How are the ntoh functions implemented under RHEL/GCC?

Question 1

They're provided by glibc, not GCC, look in /usr/include/bits/byteswap.h for the __bswap_16 and __bswap_32 functions, which are used when optimization is enabled (see <netinet/in.h> for details of how.)
You didn't say what architecture you're using, on a big-endian system they're no-ops, so optimally fast! On little-endian they're architecture-specific hand-optimized assembly code.
Use GCC's -save-temps option to keep the intermediate .s files, or use -S to stop after compilation and before assembling the code, or use http://gcc.godbolt.org/

Question 2

Do the following:

test.c

#include <arpa/inet.h>
int main()
{
   volatile uint32_t x = 0x12345678;
   x = ntohl(x);
   return 0;
}

Then compile with:

$ gcc -O3 -g -save-temps test.c

And analyze the resulting test.s file, or alternatively run objdump -S test.o.

In my machine (Ubuntu 13.4) the relevant asssembler is:

movl    $305419896, 12(%esp)
movl    12(%esp), %eax
bswap   %eax
movl    %eax, 12(%esp)

Hints:

305419896 is 0x12345678 in decimal.
12(%esp) is the address of the volatile variable.
All the movl instructions are there for the volatile-ness of x. The only really interesting instruction is bswap.
Obviously, ntohl is compiled as an inline-intrinsic.

Moreover, if I look at the test.i (precompiled output), I find that the ntohl is #defined as simply __bswap_32(), which is an inline function with just a call to __builtin_bswap32().

Question 3

These are implemented in glibc. Look at /usr/include/netinet/in.h. They will most likely rely on the glibc byteswap macros (/usr/include/bits/byteswap.h on my machine)

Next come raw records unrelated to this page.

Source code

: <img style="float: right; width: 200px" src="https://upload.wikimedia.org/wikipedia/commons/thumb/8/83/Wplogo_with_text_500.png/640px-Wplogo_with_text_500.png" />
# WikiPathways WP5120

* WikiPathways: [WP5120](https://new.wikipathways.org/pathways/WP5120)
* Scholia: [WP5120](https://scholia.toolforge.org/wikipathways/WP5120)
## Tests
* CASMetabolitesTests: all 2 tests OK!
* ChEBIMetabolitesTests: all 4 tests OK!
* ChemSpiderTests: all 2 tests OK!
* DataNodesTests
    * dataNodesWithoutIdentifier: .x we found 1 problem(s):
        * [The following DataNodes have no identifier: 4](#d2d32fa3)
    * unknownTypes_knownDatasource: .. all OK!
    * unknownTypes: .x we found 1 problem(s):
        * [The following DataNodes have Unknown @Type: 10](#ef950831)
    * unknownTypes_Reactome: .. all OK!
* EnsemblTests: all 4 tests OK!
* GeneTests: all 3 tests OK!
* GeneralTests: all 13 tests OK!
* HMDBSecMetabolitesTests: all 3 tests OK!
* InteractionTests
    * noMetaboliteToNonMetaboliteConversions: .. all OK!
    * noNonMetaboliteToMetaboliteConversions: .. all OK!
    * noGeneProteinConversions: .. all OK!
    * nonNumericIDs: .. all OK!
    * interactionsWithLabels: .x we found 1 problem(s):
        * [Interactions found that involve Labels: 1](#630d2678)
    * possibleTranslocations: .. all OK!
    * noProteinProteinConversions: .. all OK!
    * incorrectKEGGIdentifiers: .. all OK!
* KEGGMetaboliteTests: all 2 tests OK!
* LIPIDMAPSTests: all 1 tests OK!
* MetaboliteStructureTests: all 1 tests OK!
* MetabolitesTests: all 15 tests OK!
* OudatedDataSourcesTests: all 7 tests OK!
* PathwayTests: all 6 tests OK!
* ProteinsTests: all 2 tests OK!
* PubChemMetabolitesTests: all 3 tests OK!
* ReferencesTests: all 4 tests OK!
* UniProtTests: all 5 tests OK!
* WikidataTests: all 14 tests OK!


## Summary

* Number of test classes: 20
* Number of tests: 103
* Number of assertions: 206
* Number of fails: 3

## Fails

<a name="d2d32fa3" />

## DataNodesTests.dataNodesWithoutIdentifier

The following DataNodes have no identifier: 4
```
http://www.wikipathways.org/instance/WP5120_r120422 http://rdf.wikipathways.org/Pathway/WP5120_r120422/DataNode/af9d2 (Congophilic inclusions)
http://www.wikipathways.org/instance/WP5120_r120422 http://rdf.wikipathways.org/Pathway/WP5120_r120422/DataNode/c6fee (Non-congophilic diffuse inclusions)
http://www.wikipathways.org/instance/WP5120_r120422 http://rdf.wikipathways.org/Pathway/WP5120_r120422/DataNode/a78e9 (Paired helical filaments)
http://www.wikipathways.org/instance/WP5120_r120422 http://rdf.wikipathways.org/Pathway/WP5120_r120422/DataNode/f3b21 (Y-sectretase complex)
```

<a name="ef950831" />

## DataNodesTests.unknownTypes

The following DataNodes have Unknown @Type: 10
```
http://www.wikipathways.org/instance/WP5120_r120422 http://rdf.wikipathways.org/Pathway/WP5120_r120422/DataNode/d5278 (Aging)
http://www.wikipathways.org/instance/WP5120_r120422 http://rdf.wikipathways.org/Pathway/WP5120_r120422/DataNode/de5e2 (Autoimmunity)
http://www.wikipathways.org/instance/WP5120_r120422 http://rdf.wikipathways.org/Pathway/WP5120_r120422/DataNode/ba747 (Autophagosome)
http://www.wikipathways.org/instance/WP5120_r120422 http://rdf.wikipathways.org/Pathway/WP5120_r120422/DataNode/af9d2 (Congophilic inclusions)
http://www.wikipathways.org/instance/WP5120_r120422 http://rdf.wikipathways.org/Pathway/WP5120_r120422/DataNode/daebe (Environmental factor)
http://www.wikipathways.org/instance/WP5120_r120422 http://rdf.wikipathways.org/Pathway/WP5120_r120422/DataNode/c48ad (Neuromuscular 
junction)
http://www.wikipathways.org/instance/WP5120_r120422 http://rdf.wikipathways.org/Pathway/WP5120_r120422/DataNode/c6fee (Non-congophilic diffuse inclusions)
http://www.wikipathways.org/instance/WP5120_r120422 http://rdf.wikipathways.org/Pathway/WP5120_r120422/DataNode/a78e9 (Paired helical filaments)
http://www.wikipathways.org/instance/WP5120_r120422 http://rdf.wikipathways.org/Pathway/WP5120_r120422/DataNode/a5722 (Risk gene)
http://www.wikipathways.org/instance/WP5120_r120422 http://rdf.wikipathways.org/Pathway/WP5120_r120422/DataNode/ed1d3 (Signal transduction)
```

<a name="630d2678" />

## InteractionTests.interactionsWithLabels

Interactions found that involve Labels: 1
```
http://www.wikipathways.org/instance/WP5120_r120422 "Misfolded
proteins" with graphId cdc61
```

These are implemented in assembly in my header so should be pretty fast. For constants, this is done at compile time.

Question 4

GCC/glibc causes ntohl() and htonl() to be inlined into the calling code. Therefore, the function call overhead is avoided. Furthermore, each ntohl() or htonl() call is translated into a single bswap assembler operation. According to the "Intel® 64 and IA-32 Architectures Optimization Reference Manual" bswap has both latency and throughput of "1" on all current Intel CPUs. So, only a single CPU clock is required to execute ntohl() or htonl().

ntohs() and htons() are implented as a rotation by 8 bit. This effectively swaps the two halfs of the 16-bit operand. Latency and throughput are similiar to that of bswap.